I was a little nervous about the leftover cough from the flu I had in early February, worried  some people would be wary of me. I also spent some time anticipating how to behave–and I made an effort not to sit or stand too close to anyone or accidentally touch a person. My ex-husband was going to see the play with me but changed his mind, due to being in one of the “risk groups.” He’d had a role in the Avon Players production of “One Flew Over the Cuckoo’s Nest” many years ago and was excited to see it. I expected to see someone wearing a mask since it’s not that unusual lately, but there weren’t any at the theatre that night. I had just armed myself with tissues.

The ushers asked people to tear their own tickets and place them in the baskets they were holding. Usually on opening night The Rep hosts a reception after the play but it was canceled that night. It’s understandable and the responsible thing to do. We are all trying to get used to this new way of behaving. At least until it’s over.

Many weeks of rehearsal went into bringing “One Flew Over the Cuckoo’s Nest” to the stage at The Rep, only to end up canceling the second weekend. The Rep put a bulletin on its home page a couple of days before it opened announcing the cancellation. They offered to exchange any tickets purchased for seats available for the first weekends’s shows. Luberes said would cap audiences at 99 for each performance.

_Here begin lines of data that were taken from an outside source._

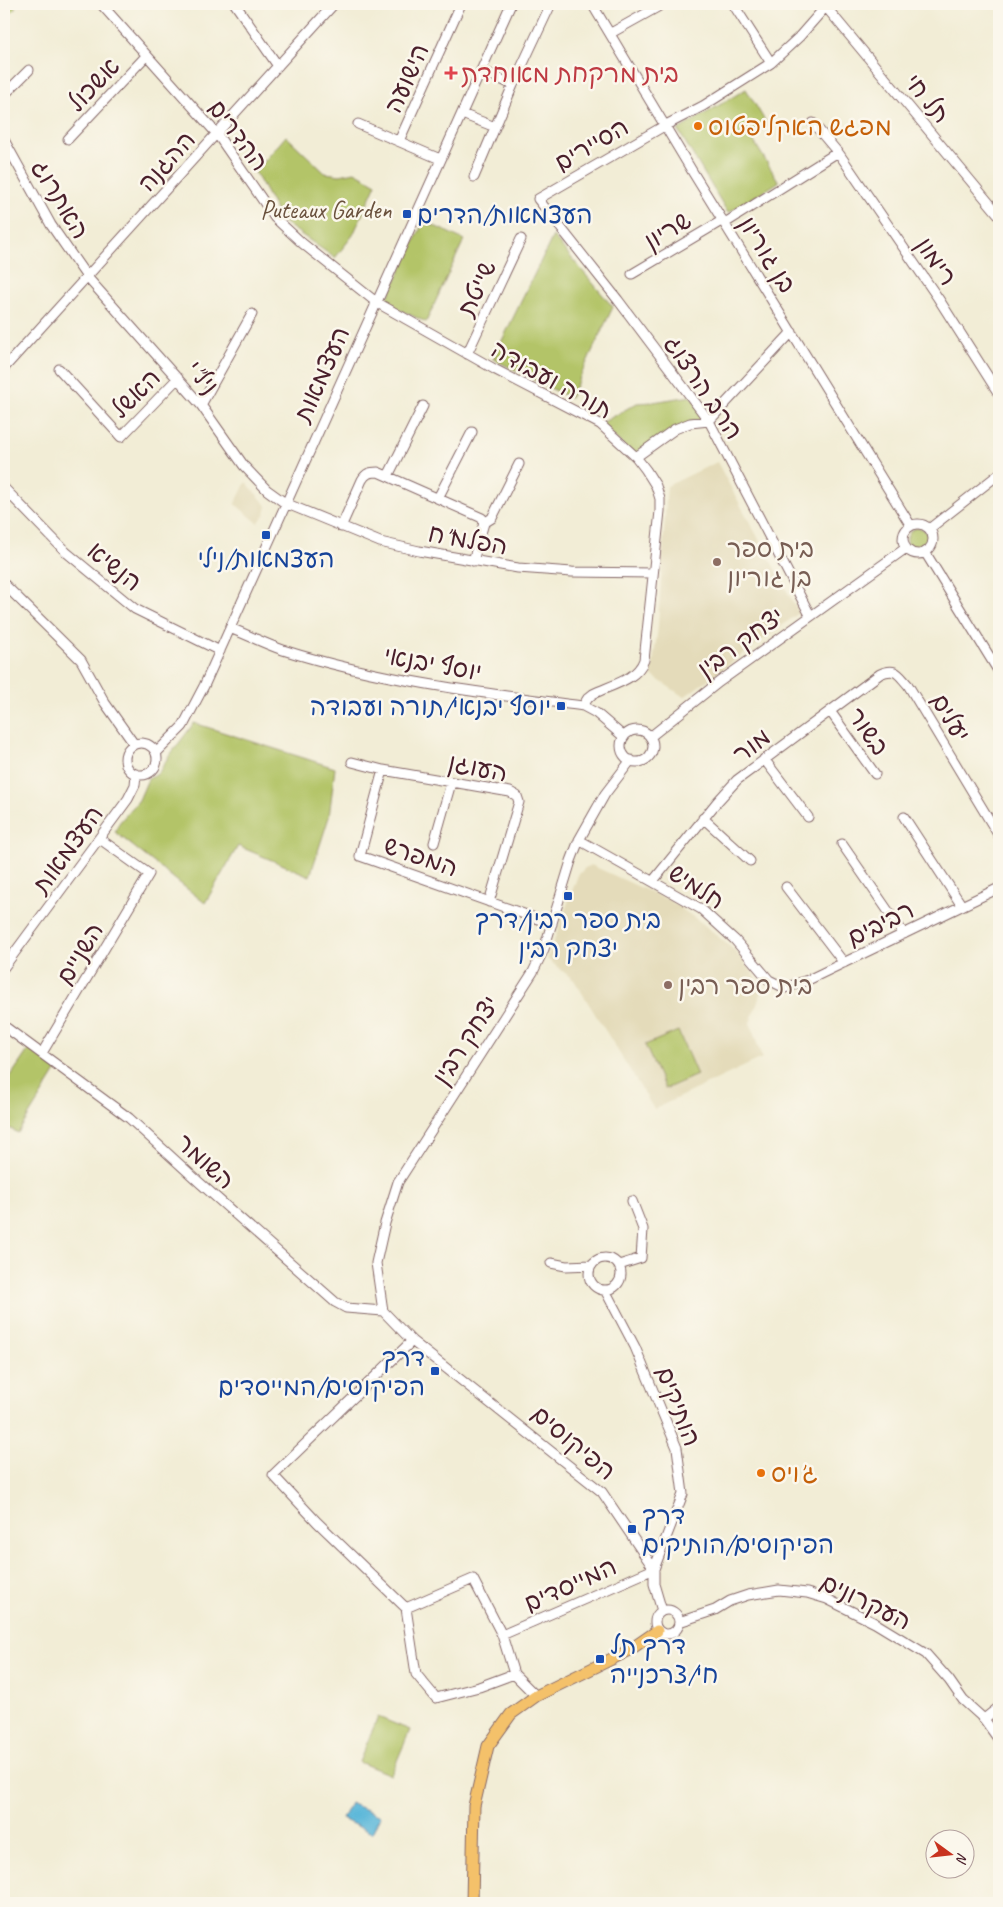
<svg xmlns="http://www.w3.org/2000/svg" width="1003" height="1907" viewBox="0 0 1003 1907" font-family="Caveat,'Playpen Sans Hebrew',sans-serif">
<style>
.built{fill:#e4dbba}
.green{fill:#b3c467;stroke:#7e7249}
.water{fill:#5bb7d9;stroke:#526b82}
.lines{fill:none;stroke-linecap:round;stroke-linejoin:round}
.minor-casing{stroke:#856767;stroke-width:11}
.major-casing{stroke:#856767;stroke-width:13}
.minor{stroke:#fff;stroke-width:9}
.major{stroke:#f4c16a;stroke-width:11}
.health-dot{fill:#e0444e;stroke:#fbf7ec;stroke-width:2}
.food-dot{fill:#e8710a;stroke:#fbf7ec;stroke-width:2}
.transit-dot{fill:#1a4fb4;stroke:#fbf7ec;stroke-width:2}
.education-dot{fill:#8d6e63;stroke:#fbf7ec;stroke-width:2}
.labels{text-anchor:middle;stroke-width:5;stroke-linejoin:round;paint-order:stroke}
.health-label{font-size:25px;fill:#be3a42;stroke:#fbf7ec;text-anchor:start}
.street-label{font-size:25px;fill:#4a1f2b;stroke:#fbf7ec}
.food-label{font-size:25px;fill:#c56008;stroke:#fbf7ec;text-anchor:start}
.park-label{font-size:25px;fill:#6a513d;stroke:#fbf7ec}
.transit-label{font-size:25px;fill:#164399;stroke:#fbf7ec;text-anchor:start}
.education-label{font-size:25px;fill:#785e54;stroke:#fbf7ec;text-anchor:start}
</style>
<rect width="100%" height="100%" fill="#fbf7ec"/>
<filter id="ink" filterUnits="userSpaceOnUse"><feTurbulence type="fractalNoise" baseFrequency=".02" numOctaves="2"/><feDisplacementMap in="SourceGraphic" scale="10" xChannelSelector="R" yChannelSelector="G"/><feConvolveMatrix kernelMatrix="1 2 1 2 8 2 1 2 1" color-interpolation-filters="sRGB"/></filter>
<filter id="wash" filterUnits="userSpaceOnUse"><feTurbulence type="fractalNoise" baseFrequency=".0096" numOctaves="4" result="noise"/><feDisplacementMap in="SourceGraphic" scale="20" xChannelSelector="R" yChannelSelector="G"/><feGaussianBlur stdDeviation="1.12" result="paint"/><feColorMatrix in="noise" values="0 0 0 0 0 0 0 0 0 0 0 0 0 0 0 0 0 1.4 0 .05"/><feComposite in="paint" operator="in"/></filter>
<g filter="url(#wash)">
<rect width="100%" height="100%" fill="#f2edd6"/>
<path class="built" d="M717 462 799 613 684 697 651 675 658 628 667 486Z
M246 482 267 506 265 514 258 523 235 504Z
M591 865 670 901 702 923 735 951 752 972 762 990 750 1023 762 1058 654 1109 574 980 547 959 578 875 585 868Z"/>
<path class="green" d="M4 4H12L16 8 4 20Z
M746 89 768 126 751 137 779 182 728 213 678 130Z
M286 136 325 173 340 175 355 172 376 184 353 235 335 258 282 221 255 172Z
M424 221 464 240 426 322 385 303Z
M553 236 613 307 570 398 493 359Z
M691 396 709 421 690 423 636 457 600 424 637 403 653 402Z
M907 539a11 11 0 1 1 22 0a11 11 0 1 1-22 0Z
M194 723 335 768 329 817 310 876 238 846 205 903 115 832 119 823 139 800 148 779 156 775 160 771 167 759Z
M678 1031 697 1075 665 1089 645 1045Z
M29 1049 57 1070 18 1133 4 1125V1086Z
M378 1717 410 1730 391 1775 359 1762Z"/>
<path class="water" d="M350 1803 380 1816 372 1833 342 1819Z"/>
</g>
<g filter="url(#ink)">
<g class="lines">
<defs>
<path id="minor" d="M101 4 217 134 275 218 302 243 376 302 496 370 600 424 636 457 646 470 656 486 660 499V511L644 660C637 680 611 685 593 694L588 698 583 706
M235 4 278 66
M592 4 692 171 911 526
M733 4 771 63
M826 7 999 215
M611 33 663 4
M481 70 513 85
M4 95 29 70
M462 114 495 127
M813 123 840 155 938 298 999 394
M358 124 440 159
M68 139 146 56
M4 140 51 225 87 277 201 405 244 466 267 490 285 503 380 542 419 551 518 568 572 572 653 573
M399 141 461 4
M474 177 513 85 551 4
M725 223 838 152
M632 274 723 220
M467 354 521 239
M4 368 334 4
M59 369 121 437 178 378
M201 405 252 314
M636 457 675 429 690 423 709 421 792 332
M388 476 423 406
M4 488 66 552 135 609 220 651
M438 498 472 432
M484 523 492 518 519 464
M903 539a15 15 0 1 1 30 0a15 15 0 1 1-30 0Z
M341 527 362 480C366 473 370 472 378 472L482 518 484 523 473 561
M929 529 999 474
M925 552 999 672
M4 584 81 660 105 703 134 744
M810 615 709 421 618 300 538 199 664 126 703 106 771 63 799 37 828 4
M230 628C248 635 265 644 283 650 381 681 482 693 583 706L596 713 624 737
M830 711 875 774
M621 746a16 16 0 1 1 32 0a16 16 0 1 1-32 0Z
M650 737 719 682 906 548
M125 759a16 16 0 1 1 32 0a16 16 0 1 1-32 0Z
M156 753 183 726 204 686 511 4
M764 759 808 817
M631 760 605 794 579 840 571 861 544 949 533 972 398 1182 385 1223 376 1263 383 1311 412 1341 602 1492 654 1569V1584L662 1611
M352 762 383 770 510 792 517 796 519 802 489 902
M383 770 360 856 552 924
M904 817 962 906
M703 818 750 861
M579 840 701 909 735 940 769 980 785 988 808 980 999 888
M434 843 451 783
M842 844 904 934
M653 881 717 802 737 780 880 674C896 667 898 674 908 685L999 836
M786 887 844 963
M4 967 128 799 135 785 136 774
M4 1026 129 1118 200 1183 335 1302 346 1308 383 1311
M42 1053 149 874 100 839
M589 1274a16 16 0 1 1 32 0a16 16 0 1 1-32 0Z
M551 1263 566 1266 592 1265
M619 1265 641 1258 643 1229 632 1201
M412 1341 273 1475 317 1522 406 1608 416 1674 436 1698 479 1687 514 1674
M406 1608 473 1579 502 1635 514 1674 536 1696
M655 1622a12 12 0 1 1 24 0a12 12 0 1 1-24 0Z
M679 1622 715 1610 730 1601 748 1595 779 1590 807 1593 827 1599 875 1623 926 1654 949 1680 963 1700 984 1719 999 1740
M502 1635 654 1569 683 1494 677 1448 635 1347 605 1290
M984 1719 999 1707
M997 1903 999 1901"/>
<path id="major" d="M472 1903 474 1806 488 1746 511 1714 536 1696 628 1651 657 1631"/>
</defs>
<use href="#minor" class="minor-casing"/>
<use href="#major" class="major-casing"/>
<use href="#minor" class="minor"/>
<use href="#major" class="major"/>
</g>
</g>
<path class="health-dot" d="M448.5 65.5h5v5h5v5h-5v5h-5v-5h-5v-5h5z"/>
<g class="food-dot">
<circle cx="698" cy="126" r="5"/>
<circle cx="761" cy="1473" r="5"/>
</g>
<g class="transit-dot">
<rect x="402" y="209" width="10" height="10" rx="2.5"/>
<rect x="261" y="530" width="10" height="10" rx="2.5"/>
<rect x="556" y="701" width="10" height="10" rx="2.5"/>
<rect x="563" y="891" width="10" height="10" rx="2.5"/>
<rect x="430" y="1366" width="10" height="10" rx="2.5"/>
<rect x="627" y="1524" width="10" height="10" rx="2.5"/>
<rect x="595" y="1654" width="10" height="10" rx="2.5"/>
</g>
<g class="education-dot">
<circle cx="717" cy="562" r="5"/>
<circle cx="668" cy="985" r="5"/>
</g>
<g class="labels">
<g class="health-label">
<text x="461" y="82">בית מרקחת מאוחדת</text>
</g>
<g class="street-label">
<text transform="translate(406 78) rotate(-66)" y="9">הישועה</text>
<text transform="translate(93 84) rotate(-47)" y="9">אשכול</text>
<text transform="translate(928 98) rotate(50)" y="9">תל חי</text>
<text transform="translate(239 135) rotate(53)" y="9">ההדרים</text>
<text transform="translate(591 144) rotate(-30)" y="9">הסיירים</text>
<text transform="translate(166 161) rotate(-48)" y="9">ההגנה</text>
<text transform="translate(61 199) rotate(59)" y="9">האתרוג</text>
<text transform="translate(667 230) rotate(-31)" y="9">שריון</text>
<text transform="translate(768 254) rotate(58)" y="9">בן גוריון</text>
<text transform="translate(937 261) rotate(56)" y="9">רימון</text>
<text transform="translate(476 288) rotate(-65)" y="9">שייטת</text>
<text transform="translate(321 374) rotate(-66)" y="9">העצמאות</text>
<text transform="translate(203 377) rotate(50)" y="9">ניל"י</text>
<text transform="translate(552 379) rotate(29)" y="9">תורה ועבודה</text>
<text transform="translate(704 387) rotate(56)" y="9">הרב הרצוג</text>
<text transform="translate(135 393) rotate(-45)" y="9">האשל</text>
<text transform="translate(468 539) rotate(10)" y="9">הפלמ"ח</text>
<text transform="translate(115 566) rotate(39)" y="9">הנשיא</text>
<text transform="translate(740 642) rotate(-36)" y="9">יצחק רבין</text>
<text transform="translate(433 663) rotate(10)" y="9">יוסף יבנאי</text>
<text transform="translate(951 717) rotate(59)" y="9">יעלים</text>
<text transform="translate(869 731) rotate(55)" y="9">בשור</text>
<text transform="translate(751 745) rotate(-37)" y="9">מור</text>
<text transform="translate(478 767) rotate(11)" y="9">העוגן</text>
<text transform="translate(67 849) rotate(-54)" y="9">העצמאות</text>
<text transform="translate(421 856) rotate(19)" y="9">המפרש</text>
<text transform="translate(697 886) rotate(33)" y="9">חלמיש</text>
<text transform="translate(880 923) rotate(-26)" y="9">רביבים</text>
<text transform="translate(79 953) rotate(-59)" y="9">השניים</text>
<text transform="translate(465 1040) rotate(-57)" y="9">יצחק רבין</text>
<text transform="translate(206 1161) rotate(42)" y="9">השומר</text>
<text transform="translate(679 1406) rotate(69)" y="9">הותיקים</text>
<text transform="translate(574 1442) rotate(40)" y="9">הפיקוסים</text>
<text transform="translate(570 1584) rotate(-24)" y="9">המייסדים</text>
<text transform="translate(866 1601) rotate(26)" y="9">העקרונים</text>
</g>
<g class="food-label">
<text x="708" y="135">מפגש האקליפטוס</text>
<text x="771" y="1482">ג'ויס</text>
</g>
<g class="park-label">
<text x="326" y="218">Puteaux Garden</text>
</g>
<g class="transit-label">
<text x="417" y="223">העצמאות/הדרים</text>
<text x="266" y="567" text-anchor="middle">העצמאות/נילי</text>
<text x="551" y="715" text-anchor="end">יוסף יבנאי/תורה ועבודה</text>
<text x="568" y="928" text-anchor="middle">בית ספר רבין/דרך<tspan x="568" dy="29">יצחק רבין</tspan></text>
<text x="425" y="1366" text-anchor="end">דרך<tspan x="425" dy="29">הפיקוסים/המייסדים</tspan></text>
<text x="642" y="1524">דרך<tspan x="642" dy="29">הפיקוסים/הותיקים</tspan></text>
<text x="610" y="1654">דרך תל<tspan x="610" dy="29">חי/צרכנייה</tspan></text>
</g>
<g class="education-label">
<text x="727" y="557">בית ספר<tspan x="727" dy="29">בן גוריון</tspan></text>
<text x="678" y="994">בית ספר רבין</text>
</g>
</g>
<rect width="1003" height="1907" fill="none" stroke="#fbf7ec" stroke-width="20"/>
<g transform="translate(950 1854) rotate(105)"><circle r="24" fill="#fbf7ec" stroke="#b4a19f"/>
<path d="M0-4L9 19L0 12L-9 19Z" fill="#c8321e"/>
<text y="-8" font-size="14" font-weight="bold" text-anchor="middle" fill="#4a1f2b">N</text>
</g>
</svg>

On my way out of the theatre I stopped to talk to Lluberes and congratulate him. I overheard him and Jason Briggs, an actor and the theatre’s audience engagement and development officer. They were exchanging sighs of relief with a little bit of eye-rolling as if to say, the past week had been very stressful but that they’d accomplished their goal which was to open the play they’d all worked so hard to put together. The show must go on, right?

Luberes told me this opening was a “very unique night – one of those you never forget where you were” when it happened. I instinctively lifted my hand and patted his’ arm with an empathetic and congratulatory gesture. On my way to the car though I wondered whether I should have even done that. Silly? Maybe, but these are the times we’re going through right now.

“One Flew Over the Cuckoo’s Nest” is part of the 2019-2020 Signature Series sponsored by Whiting Foundation, Charles Stewart Harding Foundation and John MacDonald.